*** Opening SOURCE MATERIAL ***

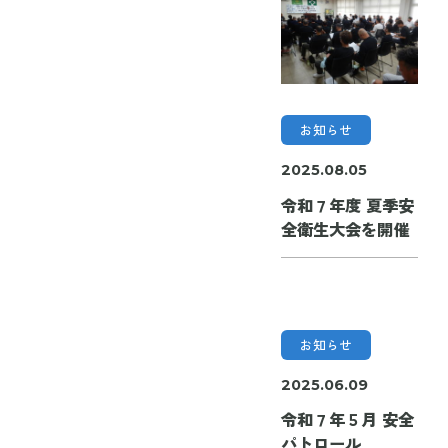
お知らせ
2025.08.05
令和７年度 夏季安
全衛生大会を開催
お知らせ
2025.06.09
令和７年５月 安全
パトロール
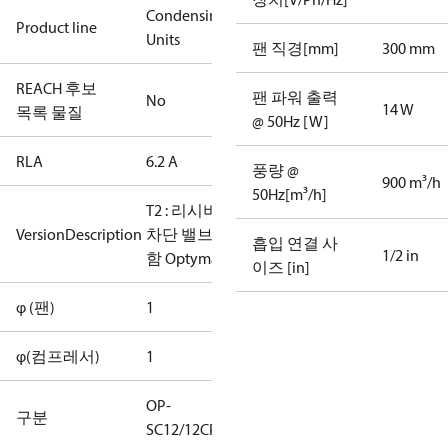
Condensing
Product line
Units
팬 직경[mm]
300 mm
REACH 후보
팬 파워 출력
No
14 W
목록 물질
@ 50Hz [W]
RLA
6.2 A
풍량 @
900 m³/h
50Hz[m³/h]
T2 : 리시버 +
VersionDescription
차단 밸브 포
흡입 연결 사
1/2 in
함 Optyma
이즈 [in]
φ (팬)
1
φ(컴프레서)
1
OP-
구분
SC12/12CPXT2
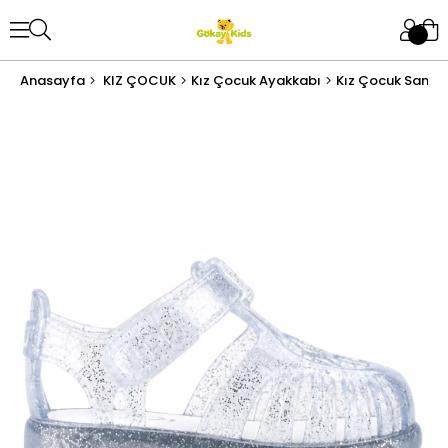
Anasayfa
KIZ ÇOCUK
Kız Çocuk Ayakkabı
Kız Çocuk Sanda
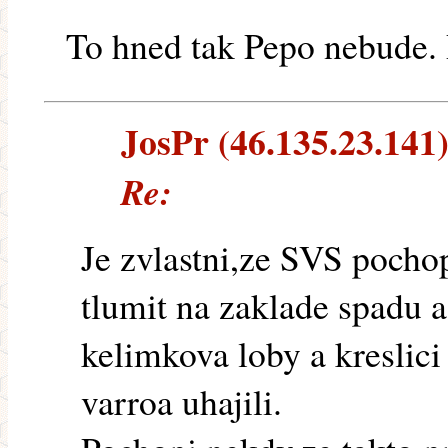
To hned tak Pepo nebude. 
JosPr (46.135.23.141) 
Re:
Je zvlastni,ze SVS pochop
tlumit na zaklade spadu a 
kelimkova loby a kreslici
varroa uhajili.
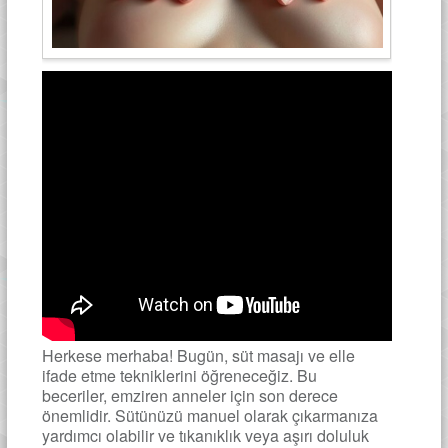
Herkese merhaba! Bugün, süt masajı ve elle
ifade etme tekniklerini öğreneceğiz. Bu
beceriler, emziren anneler için son derece
önemlidir. Sütünüzü manuel olarak çıkarmanıza
yardımcı olabilir ve tıkanıklık veya aşırı doluluk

*** Closing SOURCE MATERIAL ***

**GOAL OF THE EXERCISE**
With the pictures left aside, set down each entry above exactly as it stands.

**TASK RESPONSE**
お知らせ
2025.08.05
令和７年度 夏季安
全衛生大会を開催
お知らせ
2025.06.09
令和７年５月 安全
パトロール
Condensing
Product line
Units
팬 직경[mm]
300 mm
REACH 후보
팬 파워 출력
No
14 W
목록 물질
@ 50Hz [W]
RLA
6.2 A
풍량 @
900 m³/h
50Hz[m³/h]
T2 : 리시버 +
VersionDescription
차단 밸브 포
흡입 연결 사
1/2 in
함 Optyma
이즈 [in]
φ (팬)
1
φ(컴프레서)
1
OP-
구분
SC12/12CPXT2
Anasayfa
KIZ ÇOCUK
Kız Çocuk Ayakkabı
Kız Çocuk Sanda
To hned tak Pepo nebude. 
JosPr (46.135.23.141) 
Re:
Je zvlastni,ze SVS pochop
tlumit na zaklade spadu a 
kelimkova loby a kreslici
varroa uhajili.
Herkese merhaba! Bugün, süt masajı ve elle
ifade etme tekniklerini öğreneceğiz. Bu
beceriler, emziren anneler için son derece
önemlidir. Sütünüzü manuel olarak çıkarmanıza
yardımcı olabilir ve tıkanıklık veya aşırı doluluk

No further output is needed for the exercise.